Cattle Bells, in countries where they can be used without danger, should always be taken ; it adds greatly to the cheerfulness and gregariousness of the animals-mules positively require them. Hard wood is sonorous enough for bells.

Brands and Cattle-marks.-In buying oxen out of the herds of pastoral people, it is very difficult to remember each animal so as to recognise it again if it strays back to its former home ; it requires quite a peculiar talent to do so. Therefore it is advisable that the traveller's cattle should be marked or branded. A trader in Namaqua Land, took red paint, and tied a brush on to a long stick ; with this he made a daub on the hind quarters of the freshly-bought and half-wild cattle, as they pushed through the door of his kraal. It naturally excites great ridicule among natives, to paint an ox that he may be known again ; but, for all that, I think the trader's plan well worth adopting. The same might be done to sheep, as a slit ear is not half conspicuous enough. A good way of marking a sheep's ear is to cut a wad out of the middle of it, with a gun-punch ; but it will sometimes tear this hole into a slit, by scratching with its foot.

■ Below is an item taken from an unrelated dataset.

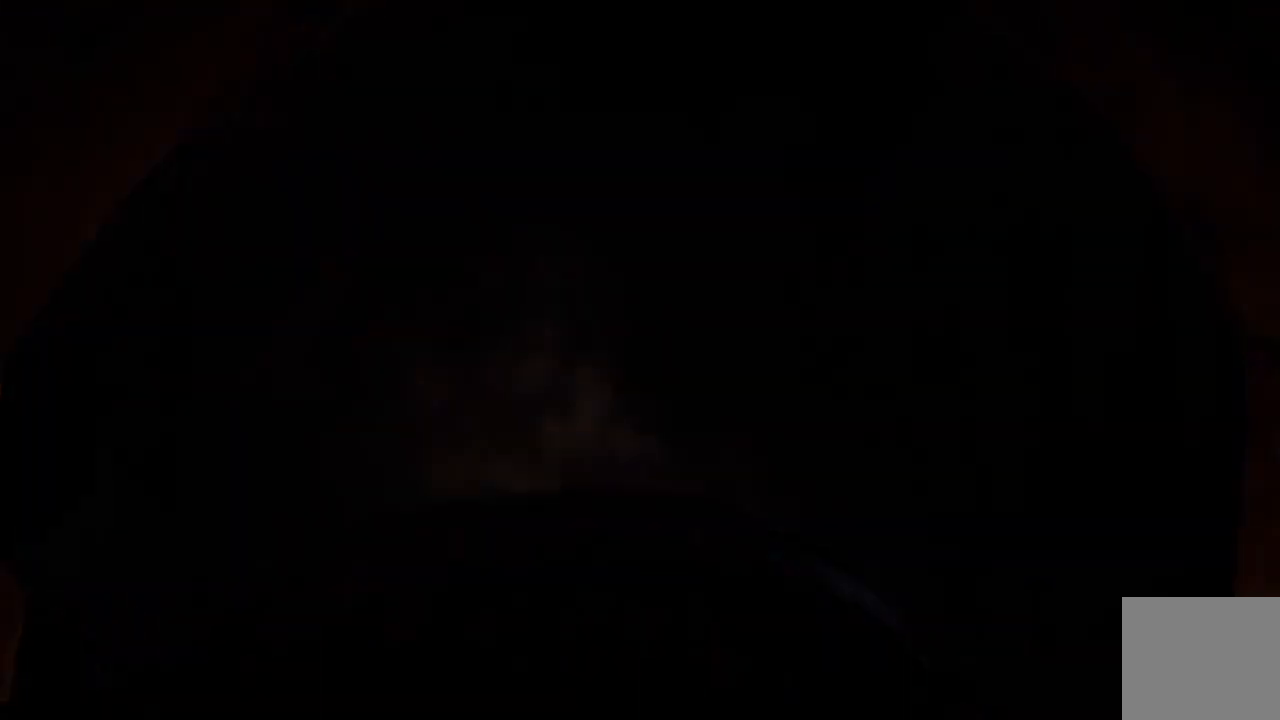
{"buttons": [], "left_stick": "center", "right_stick": "center", "events": [[50, "START", "up"]]}
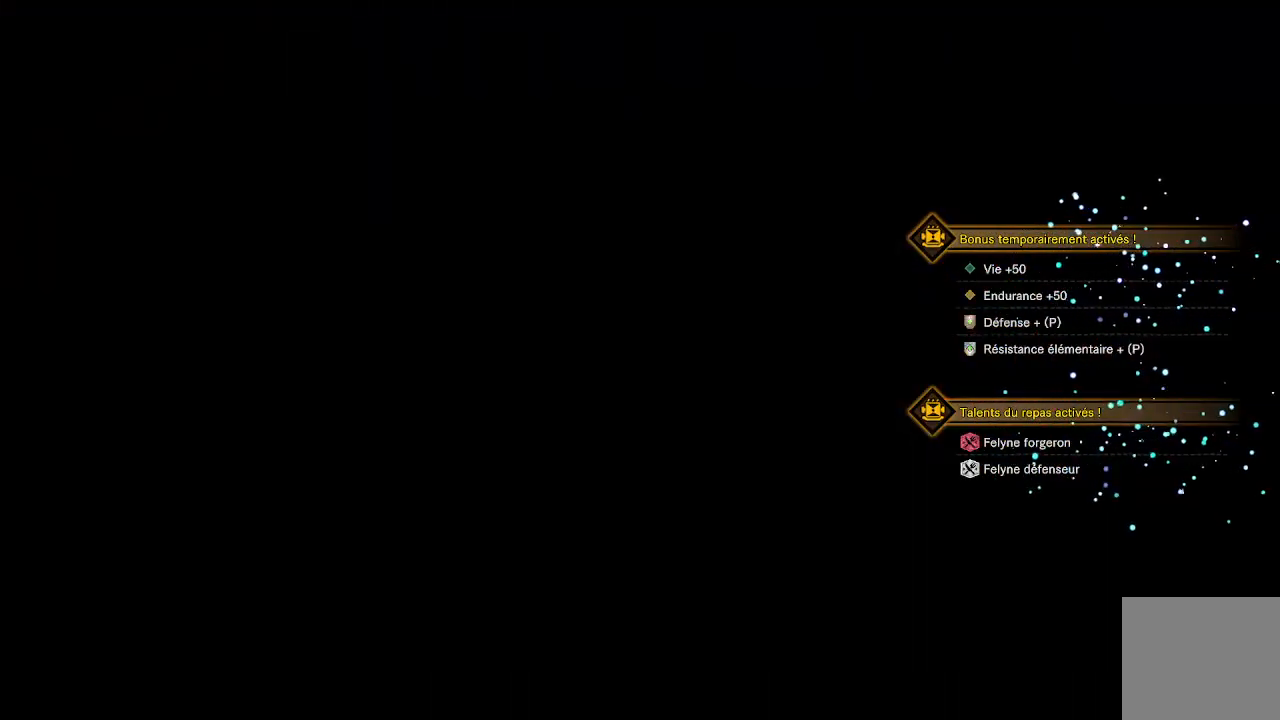
{"buttons": [], "left_stick": "right", "right_stick": "right", "events": [[267, "right_stick", "right"], [467, "left_stick", "right"]]}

Chaff, to cut.-Tie a sickle against a tree, with its blade projecting ; then, standing in front of the blade, hold a handful of reeds across it with both hands, one hand on either side of the blade ; pull it towards you, and the reeds will be cut through ; drop the cut end, seize the bundle afresh, and repeat the process. In this way, after a little practice, chaff is cut with great ease and quickness. A broken sickle does as well as a whole one, and a knife may be used, but the curve of its edge is ill adapted for the work.

Cattle will eat many sorts of herbage, as reeds and gorse, if cut small ; but will not touch them, if uncut.